## Data excerpts
--

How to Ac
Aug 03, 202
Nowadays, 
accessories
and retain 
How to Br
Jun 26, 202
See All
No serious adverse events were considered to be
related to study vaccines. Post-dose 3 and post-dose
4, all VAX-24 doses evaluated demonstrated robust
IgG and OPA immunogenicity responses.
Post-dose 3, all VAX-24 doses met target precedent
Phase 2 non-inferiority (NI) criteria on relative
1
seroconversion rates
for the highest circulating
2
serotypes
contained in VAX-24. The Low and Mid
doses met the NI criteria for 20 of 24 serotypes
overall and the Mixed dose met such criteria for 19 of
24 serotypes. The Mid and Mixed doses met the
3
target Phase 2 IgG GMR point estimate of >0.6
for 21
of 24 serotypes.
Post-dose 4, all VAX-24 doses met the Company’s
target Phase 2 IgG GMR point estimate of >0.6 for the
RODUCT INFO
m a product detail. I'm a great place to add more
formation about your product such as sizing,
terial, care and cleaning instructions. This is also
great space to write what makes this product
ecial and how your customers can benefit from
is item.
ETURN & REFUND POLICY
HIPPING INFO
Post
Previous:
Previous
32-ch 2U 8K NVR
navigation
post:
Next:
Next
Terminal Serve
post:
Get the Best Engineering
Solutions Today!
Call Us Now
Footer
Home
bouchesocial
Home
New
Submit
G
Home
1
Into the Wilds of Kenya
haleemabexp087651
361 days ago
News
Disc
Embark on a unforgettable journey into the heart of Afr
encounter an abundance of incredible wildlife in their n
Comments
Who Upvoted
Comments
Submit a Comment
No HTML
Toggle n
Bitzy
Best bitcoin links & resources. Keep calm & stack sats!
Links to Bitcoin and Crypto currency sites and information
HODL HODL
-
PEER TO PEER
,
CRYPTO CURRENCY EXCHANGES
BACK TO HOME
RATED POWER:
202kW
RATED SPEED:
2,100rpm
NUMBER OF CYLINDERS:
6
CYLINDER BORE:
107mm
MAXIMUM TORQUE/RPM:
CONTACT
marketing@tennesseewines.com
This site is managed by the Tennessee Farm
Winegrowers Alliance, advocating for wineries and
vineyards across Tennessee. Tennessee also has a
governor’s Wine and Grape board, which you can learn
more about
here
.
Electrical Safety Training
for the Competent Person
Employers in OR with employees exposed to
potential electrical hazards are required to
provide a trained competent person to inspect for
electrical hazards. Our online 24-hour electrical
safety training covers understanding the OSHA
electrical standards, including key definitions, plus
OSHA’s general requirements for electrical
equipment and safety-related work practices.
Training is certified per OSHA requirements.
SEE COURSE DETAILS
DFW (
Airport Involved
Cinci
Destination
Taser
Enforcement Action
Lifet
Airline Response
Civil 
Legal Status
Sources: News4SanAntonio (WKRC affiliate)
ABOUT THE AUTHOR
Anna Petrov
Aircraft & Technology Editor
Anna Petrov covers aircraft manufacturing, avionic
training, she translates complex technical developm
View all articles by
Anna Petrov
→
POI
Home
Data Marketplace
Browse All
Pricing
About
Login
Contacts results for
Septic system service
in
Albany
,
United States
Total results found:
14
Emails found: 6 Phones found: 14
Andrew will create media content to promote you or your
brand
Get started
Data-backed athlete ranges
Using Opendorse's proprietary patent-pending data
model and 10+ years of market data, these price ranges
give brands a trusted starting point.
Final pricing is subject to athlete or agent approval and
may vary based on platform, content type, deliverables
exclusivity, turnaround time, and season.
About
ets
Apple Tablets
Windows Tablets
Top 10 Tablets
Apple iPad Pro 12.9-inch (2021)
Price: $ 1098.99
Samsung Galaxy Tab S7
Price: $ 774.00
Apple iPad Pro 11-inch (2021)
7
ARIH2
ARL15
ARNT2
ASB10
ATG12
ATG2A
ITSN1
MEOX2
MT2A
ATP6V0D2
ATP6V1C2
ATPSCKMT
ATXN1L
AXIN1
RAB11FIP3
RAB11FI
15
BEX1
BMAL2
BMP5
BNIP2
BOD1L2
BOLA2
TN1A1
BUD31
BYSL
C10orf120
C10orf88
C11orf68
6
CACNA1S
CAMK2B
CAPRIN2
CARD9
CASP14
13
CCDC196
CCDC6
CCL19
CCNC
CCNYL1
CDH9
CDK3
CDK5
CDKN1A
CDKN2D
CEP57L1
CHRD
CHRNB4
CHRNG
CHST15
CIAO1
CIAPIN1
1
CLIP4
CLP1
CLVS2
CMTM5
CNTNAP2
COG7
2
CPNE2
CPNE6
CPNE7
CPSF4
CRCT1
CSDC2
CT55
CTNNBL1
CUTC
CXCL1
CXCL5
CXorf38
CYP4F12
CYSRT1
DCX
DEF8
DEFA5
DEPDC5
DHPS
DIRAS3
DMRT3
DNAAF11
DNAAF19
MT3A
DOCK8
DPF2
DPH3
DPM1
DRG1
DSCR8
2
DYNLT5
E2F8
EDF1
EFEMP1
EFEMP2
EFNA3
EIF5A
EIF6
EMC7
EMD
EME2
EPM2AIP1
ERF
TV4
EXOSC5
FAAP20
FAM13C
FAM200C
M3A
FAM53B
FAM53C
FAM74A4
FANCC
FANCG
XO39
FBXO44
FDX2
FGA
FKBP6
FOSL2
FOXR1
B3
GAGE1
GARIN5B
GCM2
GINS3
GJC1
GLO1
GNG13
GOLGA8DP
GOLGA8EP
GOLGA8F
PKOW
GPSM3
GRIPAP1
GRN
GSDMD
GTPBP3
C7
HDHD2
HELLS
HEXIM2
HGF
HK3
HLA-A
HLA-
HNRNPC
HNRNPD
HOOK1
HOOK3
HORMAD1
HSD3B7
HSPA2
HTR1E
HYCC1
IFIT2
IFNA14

--

## Problem details
In the records above, some lines may contain the word "Mixed"; copy every one of them.

## Response to the task
overall and the Mixed dose met such criteria for 19 of
24 serotypes. The Mid and Mixed doses met the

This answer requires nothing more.